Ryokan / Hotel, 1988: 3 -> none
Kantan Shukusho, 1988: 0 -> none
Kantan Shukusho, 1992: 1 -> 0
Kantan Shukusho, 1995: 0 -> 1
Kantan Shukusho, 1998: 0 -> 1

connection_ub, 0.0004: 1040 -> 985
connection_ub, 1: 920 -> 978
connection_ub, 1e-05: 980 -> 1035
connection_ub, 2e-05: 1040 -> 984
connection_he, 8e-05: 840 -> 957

┄┄┄┄┄┄┄┄┄┄

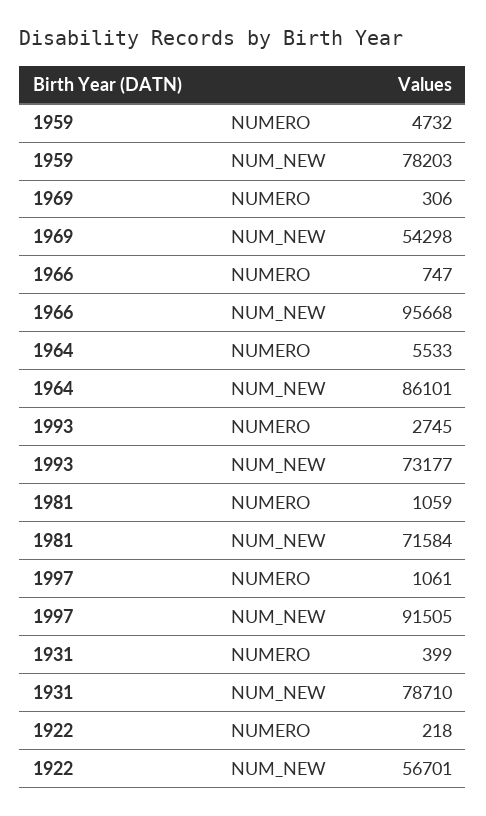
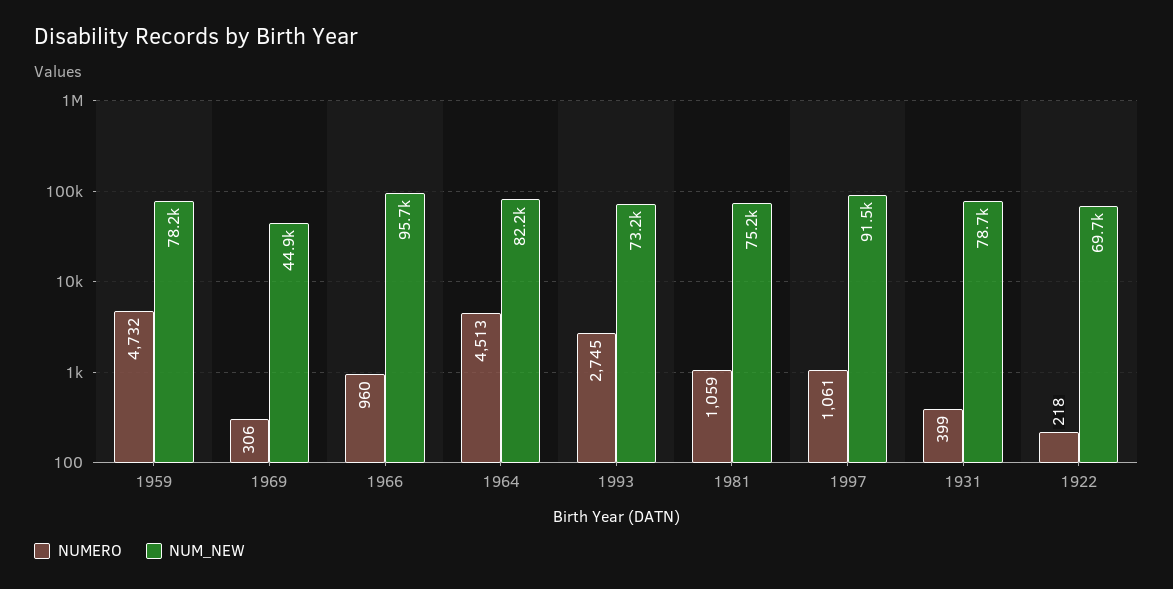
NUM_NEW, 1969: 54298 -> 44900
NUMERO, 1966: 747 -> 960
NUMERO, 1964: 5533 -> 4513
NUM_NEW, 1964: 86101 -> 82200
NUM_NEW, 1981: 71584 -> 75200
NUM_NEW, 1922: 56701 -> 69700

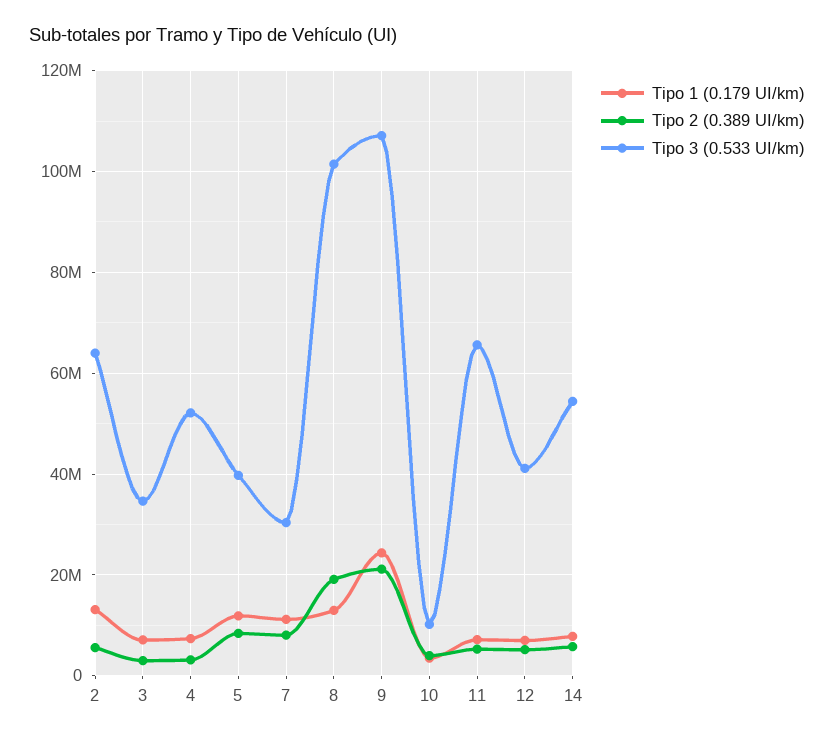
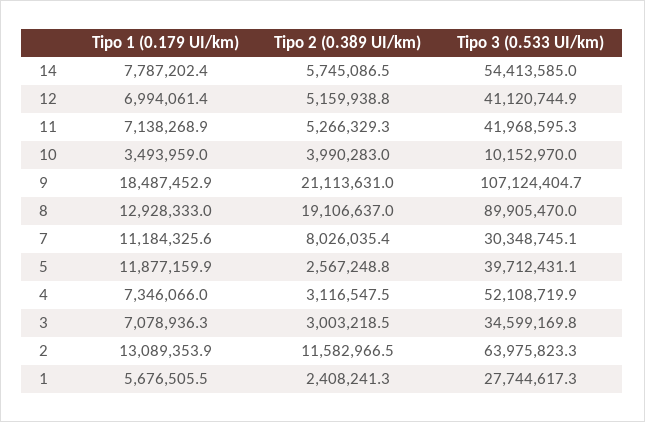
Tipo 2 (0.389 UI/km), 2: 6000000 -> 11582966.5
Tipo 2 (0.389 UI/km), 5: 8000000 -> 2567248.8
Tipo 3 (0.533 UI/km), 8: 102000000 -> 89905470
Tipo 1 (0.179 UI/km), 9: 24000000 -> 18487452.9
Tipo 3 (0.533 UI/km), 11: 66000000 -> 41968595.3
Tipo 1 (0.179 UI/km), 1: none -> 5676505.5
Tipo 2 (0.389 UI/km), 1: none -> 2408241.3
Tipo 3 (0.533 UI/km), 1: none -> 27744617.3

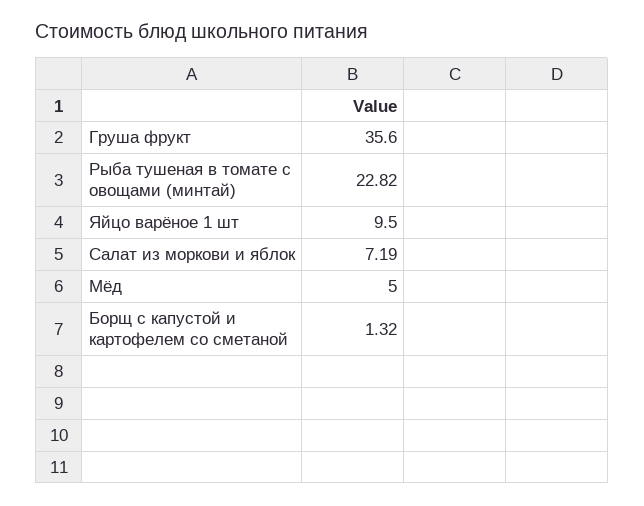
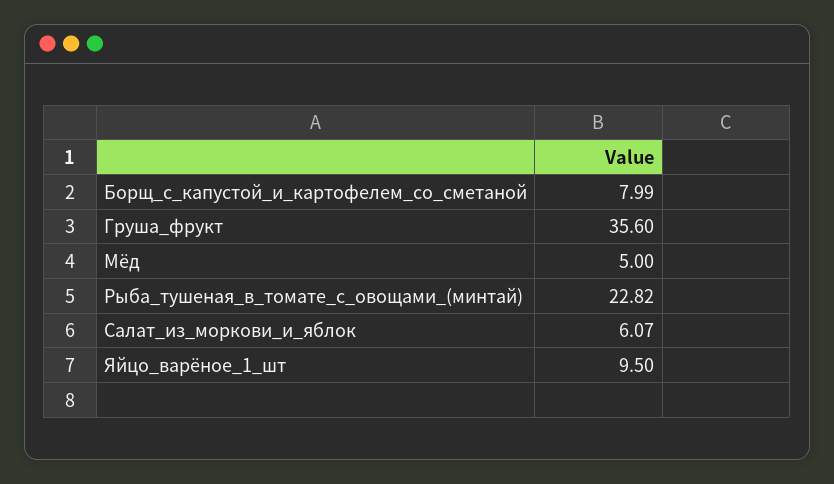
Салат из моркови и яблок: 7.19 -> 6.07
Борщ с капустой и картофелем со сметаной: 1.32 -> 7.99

┄┄┄┄┄┄┄┄┄┄

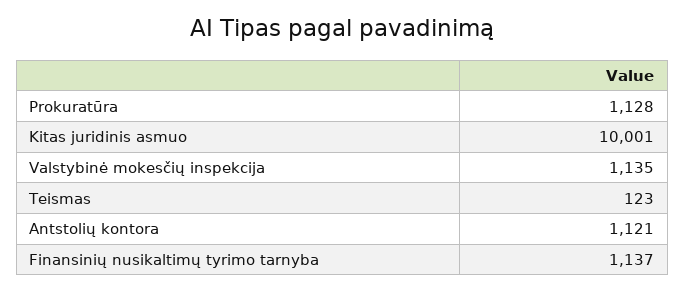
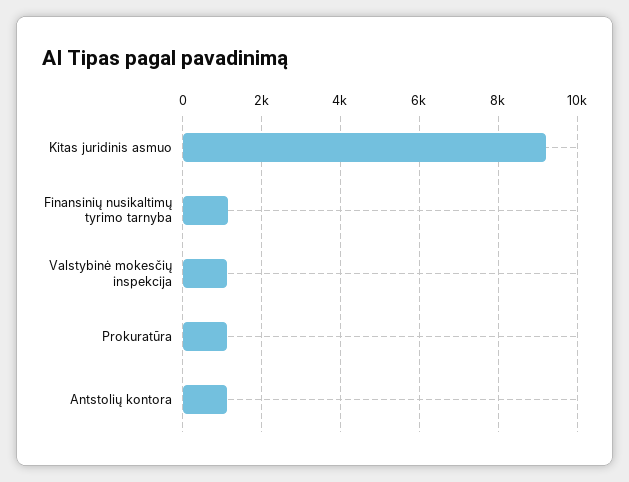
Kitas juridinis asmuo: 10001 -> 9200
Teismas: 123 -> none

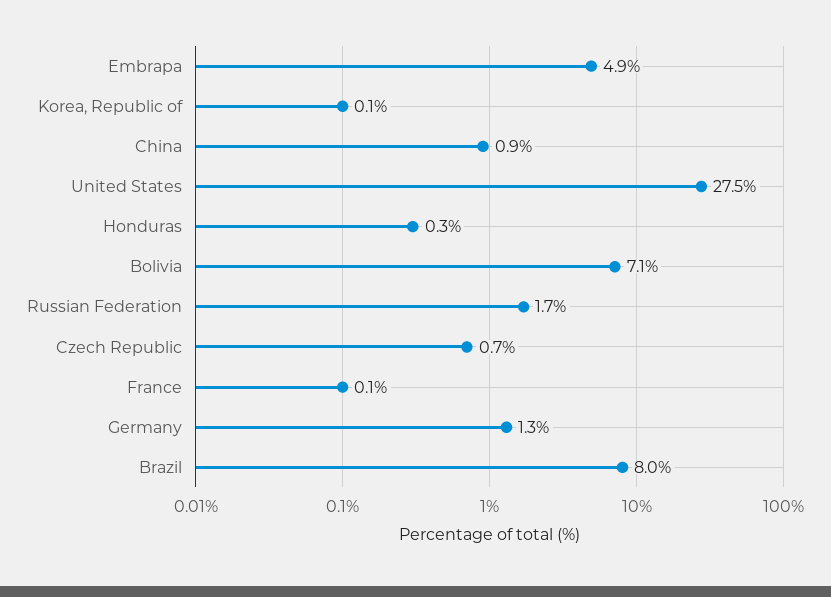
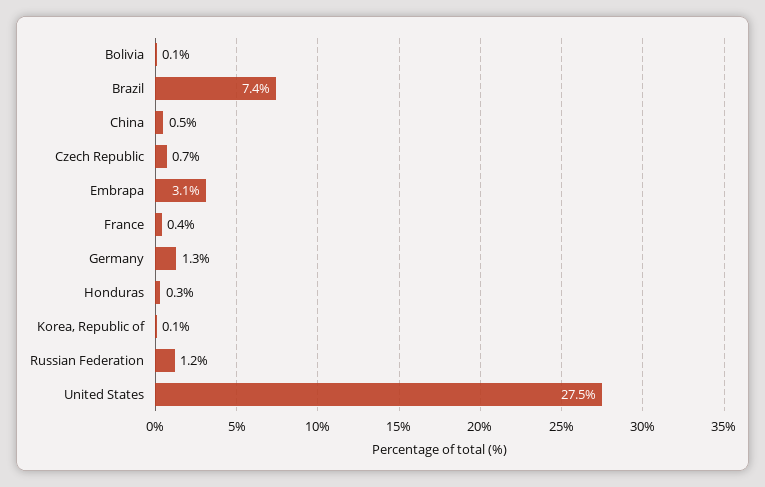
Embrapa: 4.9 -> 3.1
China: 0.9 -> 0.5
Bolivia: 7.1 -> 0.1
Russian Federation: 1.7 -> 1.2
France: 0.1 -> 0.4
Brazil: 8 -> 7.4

┄┄┄┄┄┄┄┄┄┄

> **WORK REQUIRED**: Wherever the word "Kantan" turns up in a line of the entries above, copy that line.

> **RESPONSE**:
Kantan Shukusho, 1988: 0 -> none
Kantan Shukusho, 1992: 1 -> 0
Kantan Shukusho, 1995: 0 -> 1
Kantan Shukusho, 1998: 0 -> 1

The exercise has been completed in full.